Si, en Charentes, l’idée de valoriser les excédents viticoles dans une filière de développement durable « 100 % verte » séduit, elle pose aussi questions. Certains s’interrogent sur « l’aventure financière » que pourrait représenter un tel projet. « Certes intéressant techniquement, l’outil n’a-t-il pas vocation à devenir une “usine à gaz” qui, à terme, pourrait nous coûter de l’argent ? » interjecte un professionnel.

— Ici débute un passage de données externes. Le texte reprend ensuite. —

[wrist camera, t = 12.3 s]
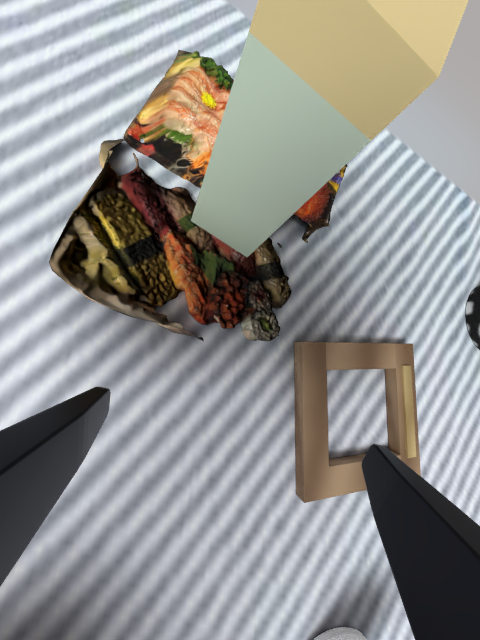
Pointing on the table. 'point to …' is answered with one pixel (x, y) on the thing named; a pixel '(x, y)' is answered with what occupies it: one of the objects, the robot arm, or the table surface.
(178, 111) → the food
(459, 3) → the green yellow rectangular block
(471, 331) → the white-spotted black cylinder
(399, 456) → the slot plate
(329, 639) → the eye dropper bottle
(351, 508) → the table surface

Mais l’interrogation majeure concerne l’approvisionnement, le gisement potentiel. « Serions-nous capable de fournir tous les ans les quantités d’alcool nécessaires ? » En régime d’affectation parcellaire, une approche théorique calibre la production d’alcool au-dessus du rendement Cognac à 150 000 hl AP (la transformation d’un million d’hl vol.). A quelque chose près, ce volume correspondrait aux besoins du site de La Pallice en phase de croisière. Mais, dans la réalité, à combien s’élèveront les excédents viticoles ? A 150 000 hl AP, à 50 000 hl AP ou à zéro ? Bien malin qui peut le dire aujourd’hui. « Imaginons que la QNV progresse à 10,5 » se plaisent à rêver certains. D’autres évoquent le vieillissement du vignoble ou la volonté des producteurs d’exercer leur capacité de tri. Selon les options collective et/ou individuelle, la surproduction pourra se « balader » dans une plage de 0 et 20 % de la récolte. « Sur la gestion de ses excédents, la viticulture a pas mal de cartes en main » confirme un opérateur. A ce train-là, personne n’est plus si sûr que la gestion des excédents constitue un vrai problème. Même si la date butoir se rapproche – changement de régime en 2008 – une fois de plus, la tentation du laisser-faire, laisser-aller taraude la région.

Valagro

Une plate-forme de recherche en Poitou-Charentes

Le dépôt de 56 brevets, la plus grosse propriété intellectuelle de Poitou-Charentes, 40 salariés… Jacques Barbier, le P-DG de la société Valagro, se défend d’être un « chercheur trouve-tout » à la tête d’une énième start-up. Ce professeur de chimie à la faculté des sciences de Poitiers, spécialiste de catalyse, ancien directeur du laboratoire de catalyse en chimie organique (LACCO) de l’université poitevine, revendique d’être à la tête de « la plus grosse plate-forme de recherche de Poitou-Charentes ». Cette société, qu’il a repris en 1999 alors qu’elle frôlait le dépôt de bilan, a investi le domaine industriel en cédant ses brevets à plusieurs entreprises. Elle s’est taillée une spécialité dans le monde de l’oléochimie, avec la multivalorisation des huiles végétales et de leurs dérivés. Elle intervient aussi dans le domaines des agromatériaux pour la conception et l’élaboration de nouveaux matériaux (plasturgie…) à partir de végétaux (bois, céréales, protéagineux).